✿ we just wanna feel something
it was almost two moons late, but it still felt too soon. how could daisyfrost be a warrior already? the time had slipped by like a fish in the water, and suddenly her whole childhood was gone. a childhood she never got to fully experience. instead of playing games and sneaking out and doing all the things that defined what it meant to be a kit, her early moons were filled with lectures and isolation and "what if's." what if she'd been born to a family who showed their love in healthier ways? what if bloodclan never took over, and she was able to make friends, and do fun things? what if she didn't constantly feel like dying? she'd been trying so hard to go back and relive the past that she forgot about making the most of the present. and now, like a slap in the face, the future was here.

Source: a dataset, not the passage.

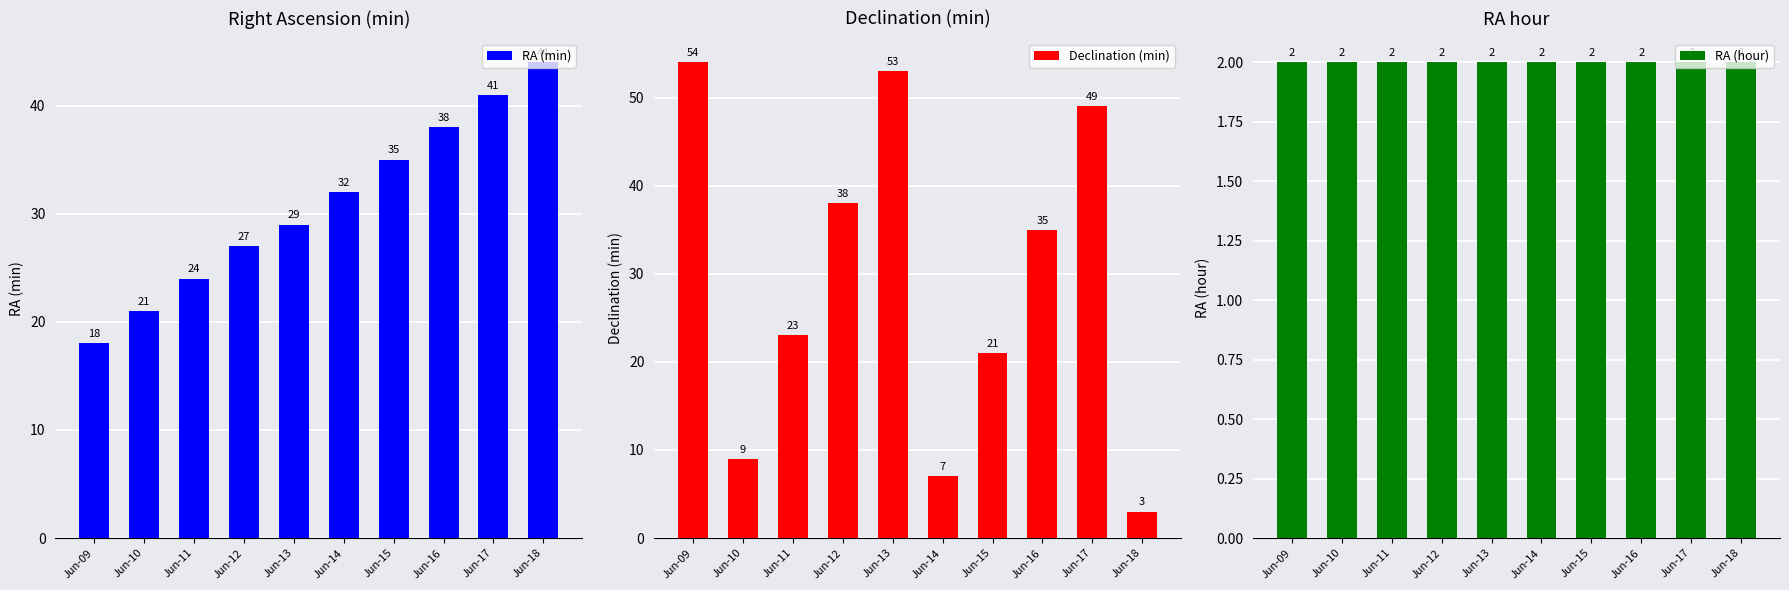

Reading left to right, what are all the values shown in this chart?

RA (min): 18	21	24	27	29	32	35	38	41	44
Declination (min): 54	9	23	38	53	7	21	35	49	3
RA (hour): 2	2	2	2	2	2	2	2	2	2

the new warrior sat near the edge of camp, a lone sentinel guarding skyclan from potential invaders to fulfill her vigil. she should be happy, excited, or at the very least tired. but staying up late was hardly special anymore; it was a nightly ritual of hers to lie sleepless, thinking about the world and how much it fucking sucked. all she felt was bitter as she reflected on the events that led her here. what was meant by her warrior name anyway? was "frost" a tribute to her mountain roots, or could it be for the subtle switch in her personality since returning from her visit to her old home? either way, the new suffix would be a constant reminder of her past, something she could never escape or redo. the cream she-cat felt an overwhelming sense of despair rush over her as the sun started to rise from beneath the horizon. time was passing too fast, and she was stagnant.